As discussed in class on March 18, the Verilog “clock module” that I provided will effectively slow down the clock to a slow enough value so that you can see the changes in the datapath. The full-speed clock goes into both the clock module and the register file, and the clock module has four outputs that can be connected to the RegWrite input of the register file so that it will change state only once for every n clock pulses, where n can be 250M, 100M, 50M, or 10M. For the 50MHz DE1 clock, these values would correspond to one effective clock pulse every 5, 2, 1, or 0.2 seconds. There is only one unused switch available on the DE1 for this project (switch 9), so only two of the four outputs of the clock module can be selected for running the datapath. The figure shows the fastest and slowest being used, but you may use any pair you like, so long as you set it up so that the faster of the two is selected when switch 9 is on.

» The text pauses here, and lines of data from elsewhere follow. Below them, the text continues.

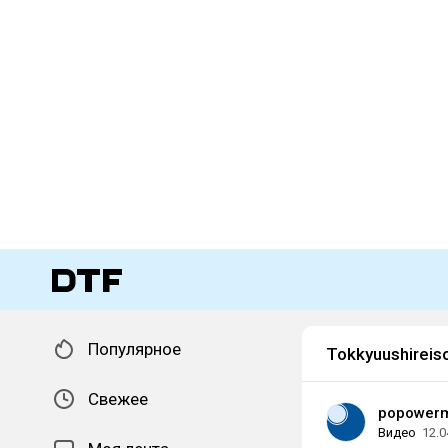
Популярное
Tokkyuushireiso
Свежее
popowerm
Видео
12.0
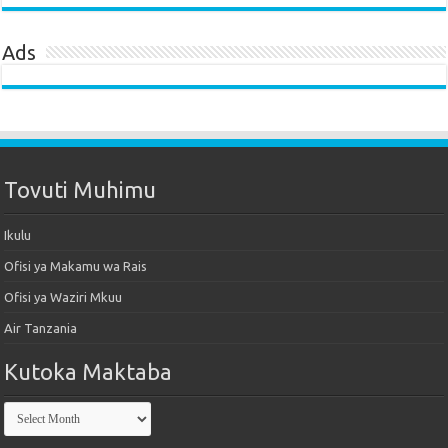
Ads
Tovuti Muhimu
Ikulu
Ofisi ya Makamu wa Rais
Ofisi ya Waziri Mkuu
Air Tanzania
Kutoka Maktaba
Kutoka
Maktaba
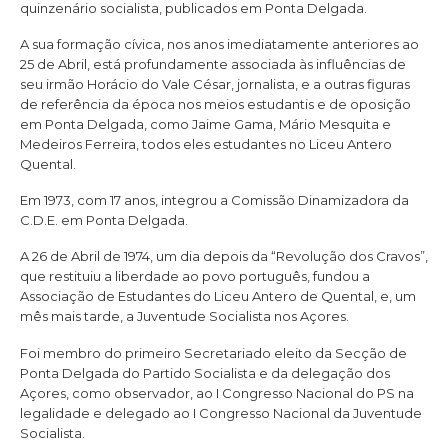
quinzenário socialista, publicados em Ponta Delgada.
A sua formação cívica, nos anos imediatamente anteriores ao
25 de Abril, está profundamente associada às influências de
seu irmão Horácio do Vale César, jornalista, e a outras figuras
de referência da época nos meios estudantis e de oposição
em Ponta Delgada, como Jaime Gama, Mário Mesquita e
Medeiros Ferreira, todos eles estudantes no Liceu Antero
Quental.
Em 1973, com 17 anos, integrou a Comissão Dinamizadora da
C.D.E. em Ponta Delgada.
A 26 de Abril de 1974, um dia depois da “Revolução dos Cravos”,
que restituiu a liberdade ao povo português, fundou a
Associação de Estudantes do Liceu Antero de Quental, e, um
mês mais tarde, a Juventude Socialista nos Açores.
Foi membro do primeiro Secretariado eleito da Secção de
Ponta Delgada do Partido Socialista e da delegação dos
Açores, como observador, ao I Congresso Nacional do PS na
legalidade e delegado ao I Congresso Nacional da Juventude
Socialista.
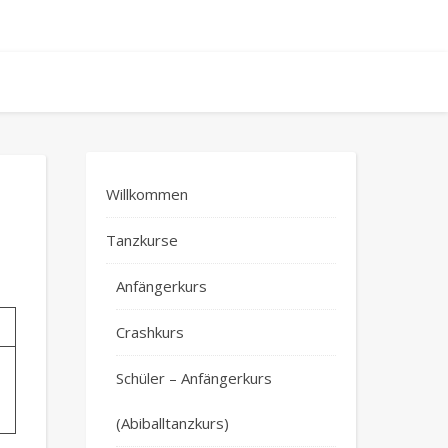
Willkommen
Tanzkurse
Anfängerkurs
Crashkurs
Schüler – Anfängerkurs
(Abiballtanzkurs)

There is an extra flip-flop (shown at the bottom of the figure above) that is used to connect the full-speed and divided-down clocks to two green LEDs. That part of the design gives you a way of knowing when clock pulses are happening, which is necessary in those cases where you want to have just one pulse go through, and then promptly manually change the destination register to 0 before the next pulse. Remember, when register 0 is the destination, nothing will actually change; it’s like turning the clock off.
-
Use the datapath to solve “interesting” problems.
Building the datapath and getting it to work should be relatively straight forward given successful completion of assignments 3 and 4. The real value of this assignment comes from understanding the datapath design well enough to be able to solve problems like the following:
- Put the value 0 into any register. As discussed in class, you could do this any number of ways, such as adding the contents of register 0 to itself.

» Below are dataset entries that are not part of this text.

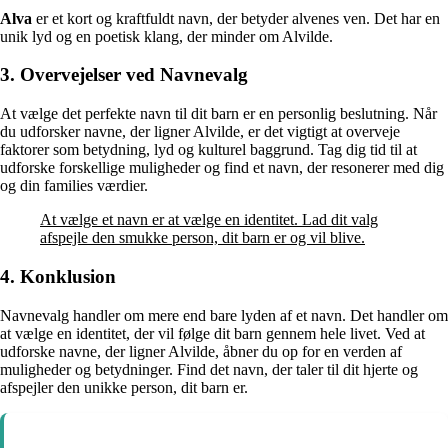
Alva
er et kort og kraftfuldt navn, der betyder alvenes ven. Det har en
unik lyd og en poetisk klang, der minder om Alvilde.
3. Overvejelser ved Navnevalg
At vælge det perfekte navn til dit barn er en personlig beslutning. Når
du udforsker navne, der ligner Alvilde, er det vigtigt at overveje
faktorer som betydning, lyd og kulturel baggrund. Tag dig tid til at
udforske forskellige muligheder og find et navn, der resonerer med dig
og din families værdier.
At vælge et navn er at vælge en identitet. Lad dit valg
afspejle den smukke person, dit barn er og vil blive.
4. Konklusion
Navnevalg handler om mere end bare lyden af et navn. Det handler om
at vælge en identitet, der vil følge dit barn gennem hele livet. Ved at
udforske navne, der ligner Alvilde, åbner du op for en verden af
muligheder og betydninger. Find det navn, der taler til dit hjerte og
afspejler den unikke person, dit barn er.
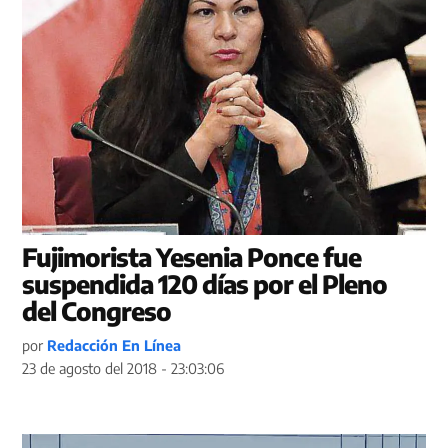
Fujimorista Yesenia Ponce fue
suspendida 120 días por el Pleno
del Congreso
por
Redacción En Línea
23 de agosto del 2018 - 23:03:06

- Put the value -1 into any register. Also discussed in class, a possible solution would be to add register 0 to itself, but to invert the A operand.
- Put the value +1 into any register. If you have -1 in one register, you can use the ALU’s slt function to see if that register’s value is less than register 0’s (which it is), giving a result of 1.
- Implement the “count up” operation that requires the sum of two registers to go back into one of them.
- Make a register count backwards.
- Make a register count up by two’s.
- Generate the fibbonoci sequence.
Submit The Assignment
- Once you have tested that your datapath works as specified and you understand it well enough to solve all the “interesting” problems listed above, log out of your account so that your project will be copied back to oak, where I will go to get a copy for grading. Send me an email message when your assignment is ready.
- Be sure to put your name in your email message!
-
Do not submit the assignment until you have actually tested it to be sure it works. If you tested it but cannot get it to work correctly, you may submit the assignment for partial credit, provided you tell me in your email what problem(s) you observed during testing.
- The Subject line must be CS-343 Assignment 6.
- Send your email to vickeryATbabbage.cs.qc.cuny.edu.
See the course syllabus for grading and late homework policies.